Pourquoi introduire l’expression spéciale de « billets physiques » ? C’est que dans la nomenclature et dans le vocabulaire de la BCE, « billets » tout court est déjà pris et désigne quelque chose de différent. Cette habitude malencontreuse est responsable des erreurs de raisonnement que je mentionnais plus haut, la plupart des gens, peu au fait de cette subtilité, ayant tendance à faire la confusion entre les billets au sens de la BCE et les billets physiques.

La BCE désigne en effet par « billets » le stock qui donne lieu au seigneuriage [2]. perçu par la banque. Or, dans la zone euro, les bénéfices du seigneuriage sont mutualisés, c’est-à-dire qu’une banque centrale ne percevra pas le seigneuriage sur les billets qu’elle a mis elle-même en circulation, mais sur une proportion fixe du total.

C’est ainsi que la BCE, qui ne met rien en circulation, perçoit 8% du seigneuriage, et que les banques centrales de Belgique, Portugal ou Autriche, lorsqu’il leur arrive d’avoir retiré davantage de billets de la circulation qu’elles n’en ont mis en circulation, perçoivent néanmoins un seigneuriage positif au lieu de devoir en repayer. Ce sont là des accords qui ne sont pas nécessairement injustifiés, mais qui ont eu cette conséquence malheureuse que le terme « billets » employé par la BCE ne désigne pas ce à quoi on s’attendrait normalement, et qui est ce qu’une banque centrale donnée met en circulation, les « billets physiques ».

La différence entre « billets » et « billets physiques » peut être positive ou négative. Elle est bien évidemment comptabilisée par la BCE et les banques centrales nationales, selon un code homogène pour tous. Il va falloir détailler ce code.

Clarifions tout d’abord des questions de langage :

  • les « billets » (tout court) ou billets donnant lieu au seigneuriage sont rendus dans le langage BCE (langage toujours en anglo-américain) par le sobre mot de « banknotes », et dans les bilans formalisés en style BCE par « Banknotes in circulation » ; d’autres textes en anglais n’émanant pas de l’Eurosystème utilisent parfois l’expression « statutory banknotes ».
  • les « billets physiques », pour leur part, sont parfois rendus dans des textes non-BCE par l’expression « banknotes in circulation ». Il est donc essentiel, lorsqu’on lit un texte, de bien s’assurer du sens des termes employés, ce qu’on pourra faire en s’aidant du contexte ou (comme nous le ferons ci-dessous) en examinant la valeur numérique du stock correspondant à une date donnée, ce qui permet souvent de lever toute ambiguïté.
    Après ces questions de langage général, voyons le vocabulaire des bilans à la façon BCE.

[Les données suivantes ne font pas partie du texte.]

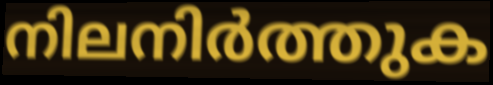
നിലനിർത്തുകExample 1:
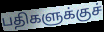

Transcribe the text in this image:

பதிகளுக்குச்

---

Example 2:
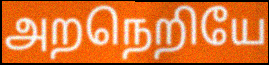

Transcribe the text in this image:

அறநெறியே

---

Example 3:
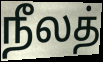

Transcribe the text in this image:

நீலத்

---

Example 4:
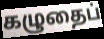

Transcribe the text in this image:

கழுதைப்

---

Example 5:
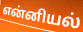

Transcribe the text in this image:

என்னியல்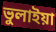
ভুলাইয়াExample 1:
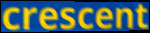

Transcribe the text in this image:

crescent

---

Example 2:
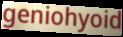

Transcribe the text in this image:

geniohyoid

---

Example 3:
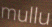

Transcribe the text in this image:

mullu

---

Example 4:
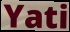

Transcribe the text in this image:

Yati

La part de billets donnant lieu au seigneuriage, – « billets » tout court donc -, est comptabilisée au passif du bilan de la banque centrale sous l’intitulé trompeur de « Banknotes in circulation » et avec le code L010.

Si les billets physiques excèdent ce montant, la différence est comptabilisée au passif du bilan de la banque centrale sous l’intitulé ésotérique de « Liabilities related to other operational requirements within the Eurosystem » et avec le code L104.

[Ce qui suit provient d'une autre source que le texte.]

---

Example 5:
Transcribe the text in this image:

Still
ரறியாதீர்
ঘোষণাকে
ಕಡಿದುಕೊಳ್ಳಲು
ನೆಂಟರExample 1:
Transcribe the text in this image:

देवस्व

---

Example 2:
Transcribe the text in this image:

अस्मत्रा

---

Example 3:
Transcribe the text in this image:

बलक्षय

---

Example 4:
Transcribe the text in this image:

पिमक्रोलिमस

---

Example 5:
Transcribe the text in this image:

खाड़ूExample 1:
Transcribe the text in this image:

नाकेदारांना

Si les billets physiques sont inférieurs à ce montant, ce qui arrive notamment s’ils sont nuls (BCE) ou négatifs, la différence est comptabilisée à l’actif du bilan de la banque centrale sous l’intitulé non moins ésotérique de « Claims related to other operational requirements within the Eurosystem » et avec le code A095.

On a donc, pour toute banque centrale nationale, soit un L104 nul soit un A095 nul, de sorte que les billets physiques, que nous noterons les BP, sont toujours donnés par la formule :

BP = L010 + L104 – A095.

Faisons ici deux remarques :

premièrement, la somme sur toutes les banques centrales des billets physiques étant égale à celle des billets seigneuriage, il en résulte que la somme des L104 est nécessairement égale à celle des A095 ;

deuxièmement, les billets physiques n’apparaissent jamais en tant que tel dans les bilans ainsi codés, ce qui rend leur lecture passablement cryptique, et à peu près impossible pour le non-initié.

Il convient maintenant d’examiner ce que sont juridiquement tous ces L010, L104 et A095, avant un « exit » et après un « exit ».

Les L104 sont des dettes à vue (i.e. sans maturité, immédiatement exigibles) des banques centrales nationales envers le reste de l’Eurosystème, tandis que les A095 sont des avoirs à vue. Avant un exit, ils sont toujours reportés automatiquement d’un jour sur l’autre. Lors d’un exit, leur exigibilité s’applique, en principe, immédiatement. Le report ne peut plus avoir lieu.

Les L010 sont des quotes-parts de la dette globale de l’Eurosystème envers les porteurs de billets. Lors d’un exit, la banque centrale sortante cesse d’être redevable de quoi que ce soit aux porteurs de billets euro, tandis que les quotes-parts des autres augmentent en proportion : il faut par conséquent une compensation. Cette compensation est que le L010 devient une dette immédiatement exigible (et en euros) de la banque centrale sortante envers les banques centrales restantes.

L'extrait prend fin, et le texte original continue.